**Problem details:**
Going down the listing below, print exactly each line from the one with "X50700000Y-16200000D03*" up to and including the one with "X37800000Y-7500000D03*", and skip the rest.

**Information provided:**
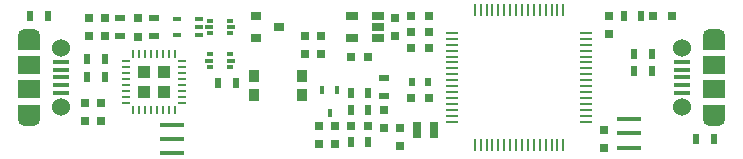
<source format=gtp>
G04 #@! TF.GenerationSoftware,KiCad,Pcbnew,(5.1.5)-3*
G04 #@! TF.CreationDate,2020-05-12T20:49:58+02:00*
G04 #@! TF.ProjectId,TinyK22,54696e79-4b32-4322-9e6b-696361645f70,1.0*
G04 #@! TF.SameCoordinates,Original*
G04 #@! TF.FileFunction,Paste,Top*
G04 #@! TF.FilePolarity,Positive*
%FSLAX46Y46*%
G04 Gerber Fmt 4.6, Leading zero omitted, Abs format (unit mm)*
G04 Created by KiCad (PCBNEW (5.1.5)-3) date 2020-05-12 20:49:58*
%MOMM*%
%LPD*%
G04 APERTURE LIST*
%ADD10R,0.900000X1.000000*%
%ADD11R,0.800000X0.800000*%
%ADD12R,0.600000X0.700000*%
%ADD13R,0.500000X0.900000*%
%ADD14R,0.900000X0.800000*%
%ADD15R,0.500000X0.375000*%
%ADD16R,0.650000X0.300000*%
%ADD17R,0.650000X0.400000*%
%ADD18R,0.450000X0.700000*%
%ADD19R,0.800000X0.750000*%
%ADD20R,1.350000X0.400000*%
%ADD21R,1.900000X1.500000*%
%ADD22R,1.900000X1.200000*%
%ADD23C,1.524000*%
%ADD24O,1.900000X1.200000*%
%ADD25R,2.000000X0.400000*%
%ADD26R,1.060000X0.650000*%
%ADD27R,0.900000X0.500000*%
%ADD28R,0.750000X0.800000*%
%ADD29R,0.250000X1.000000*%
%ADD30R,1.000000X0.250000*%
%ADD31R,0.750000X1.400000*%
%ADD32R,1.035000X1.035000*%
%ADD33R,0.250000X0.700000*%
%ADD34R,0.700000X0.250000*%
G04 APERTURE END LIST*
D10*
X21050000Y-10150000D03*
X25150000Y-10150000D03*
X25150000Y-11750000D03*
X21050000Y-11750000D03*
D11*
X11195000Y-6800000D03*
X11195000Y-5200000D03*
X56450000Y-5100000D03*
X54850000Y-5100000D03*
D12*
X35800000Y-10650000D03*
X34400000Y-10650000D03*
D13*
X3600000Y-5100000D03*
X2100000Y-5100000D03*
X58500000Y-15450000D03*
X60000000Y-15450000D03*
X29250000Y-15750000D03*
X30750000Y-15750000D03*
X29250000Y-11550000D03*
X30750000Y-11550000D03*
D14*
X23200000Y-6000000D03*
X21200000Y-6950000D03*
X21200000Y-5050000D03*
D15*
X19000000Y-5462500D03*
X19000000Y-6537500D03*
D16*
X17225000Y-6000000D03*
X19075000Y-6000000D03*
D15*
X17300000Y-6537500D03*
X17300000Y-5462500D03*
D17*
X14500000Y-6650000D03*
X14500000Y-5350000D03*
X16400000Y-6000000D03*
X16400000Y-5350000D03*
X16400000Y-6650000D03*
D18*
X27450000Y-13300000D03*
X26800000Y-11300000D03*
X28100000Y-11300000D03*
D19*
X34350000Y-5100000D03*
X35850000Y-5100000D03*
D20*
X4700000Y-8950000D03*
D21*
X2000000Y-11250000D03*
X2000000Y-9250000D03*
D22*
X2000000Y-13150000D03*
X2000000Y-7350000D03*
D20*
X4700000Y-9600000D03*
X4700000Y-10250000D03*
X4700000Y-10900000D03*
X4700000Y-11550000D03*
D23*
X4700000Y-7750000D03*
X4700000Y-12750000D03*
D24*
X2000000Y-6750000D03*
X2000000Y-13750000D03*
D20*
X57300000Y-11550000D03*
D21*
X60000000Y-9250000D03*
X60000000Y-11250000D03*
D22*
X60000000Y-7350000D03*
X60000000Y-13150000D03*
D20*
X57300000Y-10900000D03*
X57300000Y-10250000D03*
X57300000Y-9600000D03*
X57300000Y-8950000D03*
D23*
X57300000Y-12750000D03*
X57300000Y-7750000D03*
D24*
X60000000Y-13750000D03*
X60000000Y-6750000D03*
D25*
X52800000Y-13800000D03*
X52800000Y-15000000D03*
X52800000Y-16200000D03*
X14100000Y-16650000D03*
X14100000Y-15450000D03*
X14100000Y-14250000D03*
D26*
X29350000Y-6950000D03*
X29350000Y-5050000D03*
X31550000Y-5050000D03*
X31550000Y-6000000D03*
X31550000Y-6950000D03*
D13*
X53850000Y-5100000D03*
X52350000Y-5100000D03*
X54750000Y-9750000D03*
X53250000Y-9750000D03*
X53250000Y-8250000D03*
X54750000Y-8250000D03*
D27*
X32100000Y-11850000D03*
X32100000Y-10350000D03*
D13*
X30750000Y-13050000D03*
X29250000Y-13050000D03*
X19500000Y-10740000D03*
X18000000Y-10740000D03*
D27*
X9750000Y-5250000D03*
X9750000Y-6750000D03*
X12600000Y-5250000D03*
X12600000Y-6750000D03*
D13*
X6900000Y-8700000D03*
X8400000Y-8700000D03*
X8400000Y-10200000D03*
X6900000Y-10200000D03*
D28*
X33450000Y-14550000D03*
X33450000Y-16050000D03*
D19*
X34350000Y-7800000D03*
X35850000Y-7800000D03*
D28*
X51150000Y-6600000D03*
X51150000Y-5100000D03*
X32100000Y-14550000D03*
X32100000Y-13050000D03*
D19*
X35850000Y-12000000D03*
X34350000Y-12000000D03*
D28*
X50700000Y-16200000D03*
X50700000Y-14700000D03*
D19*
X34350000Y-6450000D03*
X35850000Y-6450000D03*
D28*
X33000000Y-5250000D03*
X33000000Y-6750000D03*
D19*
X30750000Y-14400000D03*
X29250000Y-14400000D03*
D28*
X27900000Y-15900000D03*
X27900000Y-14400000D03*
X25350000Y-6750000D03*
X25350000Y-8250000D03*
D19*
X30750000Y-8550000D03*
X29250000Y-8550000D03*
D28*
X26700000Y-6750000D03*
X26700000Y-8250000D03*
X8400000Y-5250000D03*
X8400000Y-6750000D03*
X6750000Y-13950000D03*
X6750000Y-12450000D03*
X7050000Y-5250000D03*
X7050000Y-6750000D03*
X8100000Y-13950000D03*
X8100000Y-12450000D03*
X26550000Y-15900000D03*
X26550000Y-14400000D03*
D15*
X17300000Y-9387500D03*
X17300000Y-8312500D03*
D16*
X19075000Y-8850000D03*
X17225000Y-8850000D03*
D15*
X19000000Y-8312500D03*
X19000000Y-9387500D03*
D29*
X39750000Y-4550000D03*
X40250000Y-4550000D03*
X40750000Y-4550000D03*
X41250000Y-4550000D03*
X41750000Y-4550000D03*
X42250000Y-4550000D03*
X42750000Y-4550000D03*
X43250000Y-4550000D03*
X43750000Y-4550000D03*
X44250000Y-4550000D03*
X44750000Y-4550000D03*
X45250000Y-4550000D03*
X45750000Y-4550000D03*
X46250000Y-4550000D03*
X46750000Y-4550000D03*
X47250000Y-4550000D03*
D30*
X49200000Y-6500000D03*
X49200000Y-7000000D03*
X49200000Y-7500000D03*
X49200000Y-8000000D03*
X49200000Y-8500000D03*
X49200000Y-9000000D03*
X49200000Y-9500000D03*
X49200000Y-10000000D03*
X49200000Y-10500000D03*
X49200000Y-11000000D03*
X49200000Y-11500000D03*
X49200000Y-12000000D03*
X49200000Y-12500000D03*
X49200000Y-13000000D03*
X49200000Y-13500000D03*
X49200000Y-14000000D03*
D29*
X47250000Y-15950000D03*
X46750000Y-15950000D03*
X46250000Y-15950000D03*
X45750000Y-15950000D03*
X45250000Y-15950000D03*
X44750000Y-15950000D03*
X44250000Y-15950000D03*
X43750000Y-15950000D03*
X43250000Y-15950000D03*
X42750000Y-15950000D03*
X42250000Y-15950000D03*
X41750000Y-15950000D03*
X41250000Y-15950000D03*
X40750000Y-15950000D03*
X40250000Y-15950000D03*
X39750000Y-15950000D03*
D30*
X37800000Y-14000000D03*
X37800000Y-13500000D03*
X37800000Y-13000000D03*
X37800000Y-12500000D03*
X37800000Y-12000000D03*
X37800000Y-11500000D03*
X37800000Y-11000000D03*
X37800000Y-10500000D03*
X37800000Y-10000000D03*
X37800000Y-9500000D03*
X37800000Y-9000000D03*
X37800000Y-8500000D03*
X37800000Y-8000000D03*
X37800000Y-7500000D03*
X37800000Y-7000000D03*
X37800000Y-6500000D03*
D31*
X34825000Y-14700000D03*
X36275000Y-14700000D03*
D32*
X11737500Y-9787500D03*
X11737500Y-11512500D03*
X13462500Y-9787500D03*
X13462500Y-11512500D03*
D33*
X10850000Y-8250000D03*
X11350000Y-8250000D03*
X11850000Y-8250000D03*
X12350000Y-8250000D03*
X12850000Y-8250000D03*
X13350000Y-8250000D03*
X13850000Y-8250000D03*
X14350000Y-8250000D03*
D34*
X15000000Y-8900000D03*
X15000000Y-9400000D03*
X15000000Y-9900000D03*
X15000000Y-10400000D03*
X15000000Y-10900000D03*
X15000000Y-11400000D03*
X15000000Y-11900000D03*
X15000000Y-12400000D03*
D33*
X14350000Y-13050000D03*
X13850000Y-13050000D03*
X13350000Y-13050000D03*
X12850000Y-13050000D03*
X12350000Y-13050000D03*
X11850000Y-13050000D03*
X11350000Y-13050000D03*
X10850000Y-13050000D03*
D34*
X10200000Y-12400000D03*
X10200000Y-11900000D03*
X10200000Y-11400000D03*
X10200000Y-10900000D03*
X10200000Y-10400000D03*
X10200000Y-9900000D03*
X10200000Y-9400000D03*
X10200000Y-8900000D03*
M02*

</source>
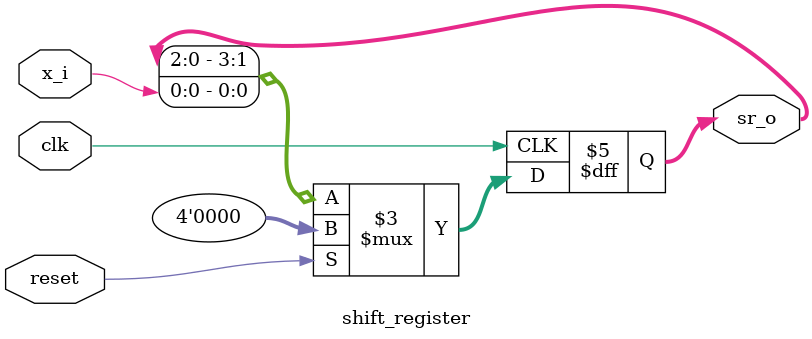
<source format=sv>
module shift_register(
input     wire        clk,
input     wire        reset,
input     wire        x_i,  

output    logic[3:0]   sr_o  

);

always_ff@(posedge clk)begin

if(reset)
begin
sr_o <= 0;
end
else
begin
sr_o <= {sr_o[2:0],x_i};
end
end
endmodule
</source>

**Answer to the problem:**
X50700000Y-16200000D03*
X50700000Y-14700000D03*
D19*
X34350000Y-6450000D03*
X35850000Y-6450000D03*
D28*
X33000000Y-5250000D03*
X33000000Y-6750000D03*
D19*
X30750000Y-14400000D03*
X29250000Y-14400000D03*
D28*
X27900000Y-15900000D03*
X27900000Y-14400000D03*
X25350000Y-6750000D03*
X25350000Y-8250000D03*
D19*
X30750000Y-8550000D03*
X29250000Y-8550000D03*
D28*
X26700000Y-6750000D03*
X26700000Y-8250000D03*
X8400000Y-5250000D03*
X8400000Y-6750000D03*
X6750000Y-13950000D03*
X6750000Y-12450000D03*
X7050000Y-5250000D03*
X7050000Y-6750000D03*
X8100000Y-13950000D03*
X8100000Y-12450000D03*
X26550000Y-15900000D03*
X26550000Y-14400000D03*
D15*
X17300000Y-9387500D03*
X17300000Y-8312500D03*
D16*
X19075000Y-8850000D03*
X17225000Y-8850000D03*
D15*
X19000000Y-8312500D03*
X19000000Y-9387500D03*
D29*
X39750000Y-4550000D03*
X40250000Y-4550000D03*
X40750000Y-4550000D03*
X41250000Y-4550000D03*
X41750000Y-4550000D03*
X42250000Y-4550000D03*
X42750000Y-4550000D03*
X43250000Y-4550000D03*
X43750000Y-4550000D03*
X44250000Y-4550000D03*
X44750000Y-4550000D03*
X45250000Y-4550000D03*
X45750000Y-4550000D03*
X46250000Y-4550000D03*
X46750000Y-4550000D03*
X47250000Y-4550000D03*
D30*
X49200000Y-6500000D03*
X49200000Y-7000000D03*
X49200000Y-7500000D03*
X49200000Y-8000000D03*
X49200000Y-8500000D03*
X49200000Y-9000000D03*
X49200000Y-9500000D03*
X49200000Y-10000000D03*
X49200000Y-10500000D03*
X49200000Y-11000000D03*
X49200000Y-11500000D03*
X49200000Y-12000000D03*
X49200000Y-12500000D03*
X49200000Y-13000000D03*
X49200000Y-13500000D03*
X49200000Y-14000000D03*
D29*
X47250000Y-15950000D03*
X46750000Y-15950000D03*
X46250000Y-15950000D03*
X45750000Y-15950000D03*
X45250000Y-15950000D03*
X44750000Y-15950000D03*
X44250000Y-15950000D03*
X43750000Y-15950000D03*
X43250000Y-15950000D03*
X42750000Y-15950000D03*
X42250000Y-15950000D03*
X41750000Y-15950000D03*
X41250000Y-15950000D03*
X40750000Y-15950000D03*
X40250000Y-15950000D03*
X39750000Y-15950000D03*
D30*
X37800000Y-14000000D03*
X37800000Y-13500000D03*
X37800000Y-13000000D03*
X37800000Y-12500000D03*
X37800000Y-12000000D03*
X37800000Y-11500000D03*
X37800000Y-11000000D03*
X37800000Y-10500000D03*
X37800000Y-10000000D03*
X37800000Y-9500000D03*
X37800000Y-9000000D03*
X37800000Y-8500000D03*
X37800000Y-8000000D03*
X37800000Y-7500000D03*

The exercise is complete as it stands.